Homely as sin he was, but from every pore of his being there radiated only kindness, mercy and forbearance. And this was the man to whom they imagined they were doing a great favor! How little they suspected the man's keen understanding! Impossible for them to believe that, knowing all, he could still give nothing but affection. Or, that he expected nothing more of Mona than the privilege of further inflaming his mad passion.

One day, he says quietly, I will marry you. Then all this will be like a dream.

Slowly he raises his eyes, first to Mona, then to Stasia, then to me. As if to say—You have heard me.

What a lucky man, he says, fixing me with his steady, kindly gaze. ‘What a lucky man you are to enjoy the friendship of these two. I have not yet been admitted to the inner circle.

Then, veering to Mona, he says: You will soon tire of being forever mysterious. It is like standing before the mirror all day. I see you from behind the mirror. The mystery is not in what you do but in what you are. When I take you out of this morbid life you will be naked as a statue. Now your beauty is all furniture. It has been moved around too much. We must put it back where it belongs—on the rubbish pile. Once upon a time I thought that everything had to be expressed poetically, or musically. I did not realize that there was a place, and a reason, for ugly things. For me the worst was vulgarity. But vulgarity can be honest, even pleasing, as I discovered. We do not need to raise everything to the level of the stars. Everything has its foundation of clay. Even Helen of Troy. No one, not even the most beautiful of women, should hide behind her own beauty...

While speaking thus, in his quiet, even way, he continued with his mending. Here is the true sage, I thought to myself. Male and female equally divided; passionate, yet calm and patient; detached, yet giving fully of himself; seeing clearly into the very soul of his beloved, steadfast, devoted, almost idolatrous, yet aware of even her slightest defects. A truly gentle soul, as Dostoievsky would say.

And they had thought I would enjoy meeting this individual because I had a weakness for fools!

Instead of talking to him they plied him with questions, silly questions which were intended to reveal the absurd innocence of his nature. To all their queries he replied in the same vein. He answered them as if he were replying to the senseless remarks of children. While thoroughly aware of their abysmal indifference to his explanations, which he purposely drew out, he spoke as the wise man so often does when dealing with a child: he planted in their minds the seeds which later would sprout and, in sprouting, would remind them of their cruelty, their wilful ignorance, and the healing quality of truth.

In effect they were not quite as callous as their conduct might have led one to believe. They were drawn to him, one might even say they loved him, in a way which to them was unique. No one else they knew could have elicited such sincere affection, such deep regard. They did not ridicule this love if such it was. They were baffled by it. It was the sort of love which usually only an animal is capable of evoking. For only animals, it would seem, are capable of manifesting that total acceptance of human kind which brings about a surrender of the whole being—an unquestioning surrender, moreover, such as is seldom rendered by one human to another.
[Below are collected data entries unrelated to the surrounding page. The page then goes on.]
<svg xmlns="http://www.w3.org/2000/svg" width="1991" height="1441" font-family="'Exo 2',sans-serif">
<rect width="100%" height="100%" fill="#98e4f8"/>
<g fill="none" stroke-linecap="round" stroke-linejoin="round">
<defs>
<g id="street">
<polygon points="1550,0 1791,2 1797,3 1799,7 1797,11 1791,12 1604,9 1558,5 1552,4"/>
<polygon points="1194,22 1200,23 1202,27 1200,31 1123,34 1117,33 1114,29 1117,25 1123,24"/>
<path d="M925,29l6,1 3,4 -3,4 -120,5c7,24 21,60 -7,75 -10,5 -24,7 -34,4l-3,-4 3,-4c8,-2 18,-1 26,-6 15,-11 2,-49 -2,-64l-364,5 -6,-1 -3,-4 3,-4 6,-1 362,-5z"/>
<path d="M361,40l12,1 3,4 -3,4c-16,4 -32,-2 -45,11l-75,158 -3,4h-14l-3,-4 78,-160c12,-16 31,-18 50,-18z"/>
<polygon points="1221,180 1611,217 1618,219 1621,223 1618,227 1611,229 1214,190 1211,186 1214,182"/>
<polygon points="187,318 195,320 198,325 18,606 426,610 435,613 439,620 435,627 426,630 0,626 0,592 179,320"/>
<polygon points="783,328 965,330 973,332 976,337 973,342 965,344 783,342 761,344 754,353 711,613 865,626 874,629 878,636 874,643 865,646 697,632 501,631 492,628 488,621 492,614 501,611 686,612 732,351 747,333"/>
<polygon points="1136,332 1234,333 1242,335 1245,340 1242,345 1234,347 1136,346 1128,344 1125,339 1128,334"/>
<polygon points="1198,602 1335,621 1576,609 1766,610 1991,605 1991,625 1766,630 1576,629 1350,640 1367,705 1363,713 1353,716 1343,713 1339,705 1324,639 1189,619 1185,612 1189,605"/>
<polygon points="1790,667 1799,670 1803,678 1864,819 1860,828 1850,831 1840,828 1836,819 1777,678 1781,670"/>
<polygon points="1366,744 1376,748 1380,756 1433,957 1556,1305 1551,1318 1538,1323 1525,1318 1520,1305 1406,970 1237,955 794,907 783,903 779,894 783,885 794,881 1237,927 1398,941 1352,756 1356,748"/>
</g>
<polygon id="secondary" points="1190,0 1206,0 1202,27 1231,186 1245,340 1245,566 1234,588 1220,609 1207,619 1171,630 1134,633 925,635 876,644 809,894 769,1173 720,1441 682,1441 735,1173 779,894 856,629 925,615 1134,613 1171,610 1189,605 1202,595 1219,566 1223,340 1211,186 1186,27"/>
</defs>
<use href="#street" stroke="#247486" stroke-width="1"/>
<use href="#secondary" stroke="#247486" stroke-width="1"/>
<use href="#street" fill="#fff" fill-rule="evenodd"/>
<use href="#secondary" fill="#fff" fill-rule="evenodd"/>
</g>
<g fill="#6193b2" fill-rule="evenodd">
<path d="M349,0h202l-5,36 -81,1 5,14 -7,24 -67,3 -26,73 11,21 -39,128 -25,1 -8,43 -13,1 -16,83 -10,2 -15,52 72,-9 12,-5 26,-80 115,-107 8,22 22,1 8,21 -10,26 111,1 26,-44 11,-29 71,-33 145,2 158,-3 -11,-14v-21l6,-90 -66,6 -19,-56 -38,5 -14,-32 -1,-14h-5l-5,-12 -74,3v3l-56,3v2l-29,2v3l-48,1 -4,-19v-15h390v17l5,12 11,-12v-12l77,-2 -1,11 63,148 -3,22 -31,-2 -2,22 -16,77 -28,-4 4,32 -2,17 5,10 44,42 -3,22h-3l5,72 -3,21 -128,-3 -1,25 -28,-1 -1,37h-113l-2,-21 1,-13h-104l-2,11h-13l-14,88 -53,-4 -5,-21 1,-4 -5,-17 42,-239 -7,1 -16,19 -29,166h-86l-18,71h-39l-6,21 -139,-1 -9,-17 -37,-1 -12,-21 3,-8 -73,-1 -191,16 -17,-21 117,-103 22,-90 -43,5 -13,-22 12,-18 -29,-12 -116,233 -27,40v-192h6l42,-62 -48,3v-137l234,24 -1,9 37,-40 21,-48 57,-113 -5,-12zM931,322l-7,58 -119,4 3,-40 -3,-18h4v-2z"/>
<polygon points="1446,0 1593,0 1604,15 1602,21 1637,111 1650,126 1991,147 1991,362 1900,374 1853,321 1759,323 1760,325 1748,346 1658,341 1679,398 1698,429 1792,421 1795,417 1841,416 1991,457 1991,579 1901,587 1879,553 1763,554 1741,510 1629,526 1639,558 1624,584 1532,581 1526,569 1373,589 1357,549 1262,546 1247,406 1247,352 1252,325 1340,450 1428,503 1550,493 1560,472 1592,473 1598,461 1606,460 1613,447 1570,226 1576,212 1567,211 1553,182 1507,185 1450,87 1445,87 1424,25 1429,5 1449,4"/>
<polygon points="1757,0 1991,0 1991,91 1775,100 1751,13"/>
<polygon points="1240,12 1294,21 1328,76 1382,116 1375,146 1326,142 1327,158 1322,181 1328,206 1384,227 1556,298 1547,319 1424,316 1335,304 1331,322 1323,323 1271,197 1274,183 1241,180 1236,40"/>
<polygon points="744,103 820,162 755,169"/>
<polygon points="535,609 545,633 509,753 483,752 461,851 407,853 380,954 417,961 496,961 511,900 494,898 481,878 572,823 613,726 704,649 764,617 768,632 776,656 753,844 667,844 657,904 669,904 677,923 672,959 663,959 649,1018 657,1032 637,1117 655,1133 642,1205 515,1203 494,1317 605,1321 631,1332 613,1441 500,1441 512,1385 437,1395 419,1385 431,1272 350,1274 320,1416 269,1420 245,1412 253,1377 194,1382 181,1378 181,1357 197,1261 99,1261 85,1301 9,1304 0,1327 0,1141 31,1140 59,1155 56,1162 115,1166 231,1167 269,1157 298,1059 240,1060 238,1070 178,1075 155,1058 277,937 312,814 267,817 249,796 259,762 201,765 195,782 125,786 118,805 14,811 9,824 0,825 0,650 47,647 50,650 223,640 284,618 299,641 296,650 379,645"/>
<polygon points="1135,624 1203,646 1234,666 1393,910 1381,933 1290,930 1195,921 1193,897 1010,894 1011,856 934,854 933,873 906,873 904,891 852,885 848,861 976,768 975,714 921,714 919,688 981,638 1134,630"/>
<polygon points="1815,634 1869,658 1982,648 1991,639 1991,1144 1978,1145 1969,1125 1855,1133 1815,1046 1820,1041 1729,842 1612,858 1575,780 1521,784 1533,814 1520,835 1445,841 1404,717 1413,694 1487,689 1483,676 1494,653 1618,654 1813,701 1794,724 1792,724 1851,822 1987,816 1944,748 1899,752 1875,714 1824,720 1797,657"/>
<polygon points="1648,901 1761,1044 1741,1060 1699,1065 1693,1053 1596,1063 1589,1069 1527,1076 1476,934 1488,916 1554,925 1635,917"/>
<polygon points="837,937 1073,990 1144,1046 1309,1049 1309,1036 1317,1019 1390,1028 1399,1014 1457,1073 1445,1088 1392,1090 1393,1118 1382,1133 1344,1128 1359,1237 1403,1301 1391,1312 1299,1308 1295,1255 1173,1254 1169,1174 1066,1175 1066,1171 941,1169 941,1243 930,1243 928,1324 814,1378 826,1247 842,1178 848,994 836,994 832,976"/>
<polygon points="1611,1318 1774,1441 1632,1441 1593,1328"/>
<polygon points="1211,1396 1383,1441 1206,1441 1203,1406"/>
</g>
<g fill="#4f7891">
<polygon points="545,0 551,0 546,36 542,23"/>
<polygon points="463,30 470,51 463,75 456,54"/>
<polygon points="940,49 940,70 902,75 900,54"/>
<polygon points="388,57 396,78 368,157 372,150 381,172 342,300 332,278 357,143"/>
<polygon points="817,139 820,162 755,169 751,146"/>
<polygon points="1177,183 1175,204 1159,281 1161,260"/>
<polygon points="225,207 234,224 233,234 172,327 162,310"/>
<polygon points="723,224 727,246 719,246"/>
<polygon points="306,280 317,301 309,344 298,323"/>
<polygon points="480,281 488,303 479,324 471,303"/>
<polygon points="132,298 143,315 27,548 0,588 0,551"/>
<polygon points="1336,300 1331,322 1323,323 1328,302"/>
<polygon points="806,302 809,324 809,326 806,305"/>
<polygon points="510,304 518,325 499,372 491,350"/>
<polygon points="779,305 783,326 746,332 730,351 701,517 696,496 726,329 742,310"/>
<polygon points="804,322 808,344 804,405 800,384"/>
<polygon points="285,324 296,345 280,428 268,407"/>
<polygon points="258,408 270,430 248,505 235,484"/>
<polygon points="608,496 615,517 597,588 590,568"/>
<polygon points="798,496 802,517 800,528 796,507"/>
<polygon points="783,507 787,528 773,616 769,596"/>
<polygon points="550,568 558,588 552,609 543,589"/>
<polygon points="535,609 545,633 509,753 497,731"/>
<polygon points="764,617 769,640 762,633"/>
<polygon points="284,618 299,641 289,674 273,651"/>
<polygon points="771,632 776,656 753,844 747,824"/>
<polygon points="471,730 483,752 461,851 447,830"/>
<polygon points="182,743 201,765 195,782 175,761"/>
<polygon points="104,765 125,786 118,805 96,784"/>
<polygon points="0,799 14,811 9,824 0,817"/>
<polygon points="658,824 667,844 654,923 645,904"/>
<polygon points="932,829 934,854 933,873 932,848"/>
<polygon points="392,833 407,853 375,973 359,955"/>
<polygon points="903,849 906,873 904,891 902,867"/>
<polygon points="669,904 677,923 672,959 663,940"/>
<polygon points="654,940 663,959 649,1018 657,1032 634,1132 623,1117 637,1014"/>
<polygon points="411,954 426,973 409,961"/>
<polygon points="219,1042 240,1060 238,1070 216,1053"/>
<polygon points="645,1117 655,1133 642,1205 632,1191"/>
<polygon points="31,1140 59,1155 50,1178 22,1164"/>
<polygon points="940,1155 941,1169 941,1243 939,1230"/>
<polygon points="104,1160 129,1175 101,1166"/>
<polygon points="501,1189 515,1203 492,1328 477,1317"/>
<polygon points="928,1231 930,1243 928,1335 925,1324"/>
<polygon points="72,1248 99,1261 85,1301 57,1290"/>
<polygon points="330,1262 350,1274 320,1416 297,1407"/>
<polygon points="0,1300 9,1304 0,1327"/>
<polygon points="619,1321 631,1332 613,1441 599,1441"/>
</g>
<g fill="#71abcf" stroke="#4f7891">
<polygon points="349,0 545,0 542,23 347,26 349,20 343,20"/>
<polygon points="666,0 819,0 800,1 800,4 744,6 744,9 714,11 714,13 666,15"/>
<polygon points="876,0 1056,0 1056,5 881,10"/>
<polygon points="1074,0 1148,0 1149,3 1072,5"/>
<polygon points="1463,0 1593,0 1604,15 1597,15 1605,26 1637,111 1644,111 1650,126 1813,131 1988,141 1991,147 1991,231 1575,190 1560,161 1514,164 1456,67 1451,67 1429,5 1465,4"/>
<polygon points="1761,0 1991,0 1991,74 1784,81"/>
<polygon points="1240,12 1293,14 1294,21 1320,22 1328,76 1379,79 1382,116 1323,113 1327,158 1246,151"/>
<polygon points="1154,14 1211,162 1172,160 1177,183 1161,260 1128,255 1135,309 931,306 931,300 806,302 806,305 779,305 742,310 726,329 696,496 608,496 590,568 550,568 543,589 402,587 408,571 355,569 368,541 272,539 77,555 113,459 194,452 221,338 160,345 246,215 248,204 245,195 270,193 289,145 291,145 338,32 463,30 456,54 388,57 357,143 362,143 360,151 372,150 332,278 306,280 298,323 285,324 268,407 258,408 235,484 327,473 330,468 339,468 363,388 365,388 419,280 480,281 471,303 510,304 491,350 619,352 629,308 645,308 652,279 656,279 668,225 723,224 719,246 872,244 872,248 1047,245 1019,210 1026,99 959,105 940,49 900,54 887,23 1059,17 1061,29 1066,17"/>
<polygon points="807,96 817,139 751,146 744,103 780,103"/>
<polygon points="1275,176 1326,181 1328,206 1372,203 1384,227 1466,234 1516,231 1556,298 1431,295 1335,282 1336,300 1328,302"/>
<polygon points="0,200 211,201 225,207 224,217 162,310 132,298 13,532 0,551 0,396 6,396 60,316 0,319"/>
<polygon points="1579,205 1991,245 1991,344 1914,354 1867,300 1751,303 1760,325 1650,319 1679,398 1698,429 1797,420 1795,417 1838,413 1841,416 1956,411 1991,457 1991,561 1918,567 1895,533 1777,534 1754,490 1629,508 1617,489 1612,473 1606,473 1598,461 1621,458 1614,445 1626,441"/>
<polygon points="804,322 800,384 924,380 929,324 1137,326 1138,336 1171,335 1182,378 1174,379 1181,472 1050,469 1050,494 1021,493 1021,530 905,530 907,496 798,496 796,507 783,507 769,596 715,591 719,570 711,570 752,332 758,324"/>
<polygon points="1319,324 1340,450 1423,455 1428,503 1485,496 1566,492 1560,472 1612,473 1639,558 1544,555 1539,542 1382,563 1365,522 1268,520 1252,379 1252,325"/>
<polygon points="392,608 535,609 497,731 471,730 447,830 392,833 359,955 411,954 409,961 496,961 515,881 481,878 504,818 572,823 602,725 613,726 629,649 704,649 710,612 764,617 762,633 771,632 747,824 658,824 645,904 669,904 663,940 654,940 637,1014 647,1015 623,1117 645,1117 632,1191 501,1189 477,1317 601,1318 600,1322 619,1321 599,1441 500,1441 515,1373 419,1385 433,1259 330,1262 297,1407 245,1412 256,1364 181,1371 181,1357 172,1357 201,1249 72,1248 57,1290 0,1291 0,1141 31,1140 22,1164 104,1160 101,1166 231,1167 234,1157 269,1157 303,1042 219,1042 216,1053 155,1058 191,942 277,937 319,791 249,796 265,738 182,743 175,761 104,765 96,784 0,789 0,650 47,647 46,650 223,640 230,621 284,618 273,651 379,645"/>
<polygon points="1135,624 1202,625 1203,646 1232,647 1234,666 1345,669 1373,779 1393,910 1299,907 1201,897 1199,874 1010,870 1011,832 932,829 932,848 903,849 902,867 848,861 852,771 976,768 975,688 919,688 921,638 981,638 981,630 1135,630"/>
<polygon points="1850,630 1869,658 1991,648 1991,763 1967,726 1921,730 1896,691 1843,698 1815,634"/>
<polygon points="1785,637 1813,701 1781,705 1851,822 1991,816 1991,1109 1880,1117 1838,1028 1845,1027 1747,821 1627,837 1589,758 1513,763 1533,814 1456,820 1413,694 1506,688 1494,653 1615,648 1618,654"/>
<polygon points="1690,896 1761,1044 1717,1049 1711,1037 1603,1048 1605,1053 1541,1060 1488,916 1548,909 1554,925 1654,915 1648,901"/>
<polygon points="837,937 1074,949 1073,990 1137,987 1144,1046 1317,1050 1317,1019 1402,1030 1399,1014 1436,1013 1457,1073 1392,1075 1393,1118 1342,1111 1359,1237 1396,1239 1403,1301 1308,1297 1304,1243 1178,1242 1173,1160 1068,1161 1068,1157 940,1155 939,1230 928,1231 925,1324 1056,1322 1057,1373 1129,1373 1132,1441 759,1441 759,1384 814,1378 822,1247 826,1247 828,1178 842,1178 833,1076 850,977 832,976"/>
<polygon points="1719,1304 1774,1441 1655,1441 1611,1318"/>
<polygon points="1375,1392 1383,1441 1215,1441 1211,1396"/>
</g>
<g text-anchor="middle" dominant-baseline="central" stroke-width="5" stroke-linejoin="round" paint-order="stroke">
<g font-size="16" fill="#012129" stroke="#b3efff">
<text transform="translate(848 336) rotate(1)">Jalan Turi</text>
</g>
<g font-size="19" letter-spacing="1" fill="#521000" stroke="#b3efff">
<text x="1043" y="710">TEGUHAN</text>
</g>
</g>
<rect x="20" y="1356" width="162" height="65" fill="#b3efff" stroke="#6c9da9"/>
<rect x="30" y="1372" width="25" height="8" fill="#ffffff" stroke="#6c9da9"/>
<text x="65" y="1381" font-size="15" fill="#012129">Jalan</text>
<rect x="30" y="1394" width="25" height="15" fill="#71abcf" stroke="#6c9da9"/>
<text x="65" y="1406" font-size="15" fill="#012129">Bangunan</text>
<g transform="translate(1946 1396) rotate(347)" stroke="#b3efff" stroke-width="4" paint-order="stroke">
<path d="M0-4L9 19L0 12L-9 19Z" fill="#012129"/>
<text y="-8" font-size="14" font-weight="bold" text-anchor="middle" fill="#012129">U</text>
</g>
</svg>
To me it was more than strange that such a scene should occur around a table where so much talk of love was constantly bandied. It was because of these continual eruptions indeed that we had come to refer to it as the gut table. In what other dwelling, I often wondered, could there be this incessant disturbance, this inferno of emotion, this devastating talk of love resolved always on a note of discord? Only now, in Ricardo's presence, did the reality of love show forth. Curiously enough, the word was scarcely mentioned. But it was love, nothing else, that shone through all his gestures, poured through all his utterrances.

Love, I say. It might also have been God.

This same Ricardo, I had been given to understand, was a confirmed atheist. They might as well have said—a confirmed criminal. Perhaps the greatest lovers of God and of man have been confirmed atheists, confirmed criminals. The lunatics of love, so to say.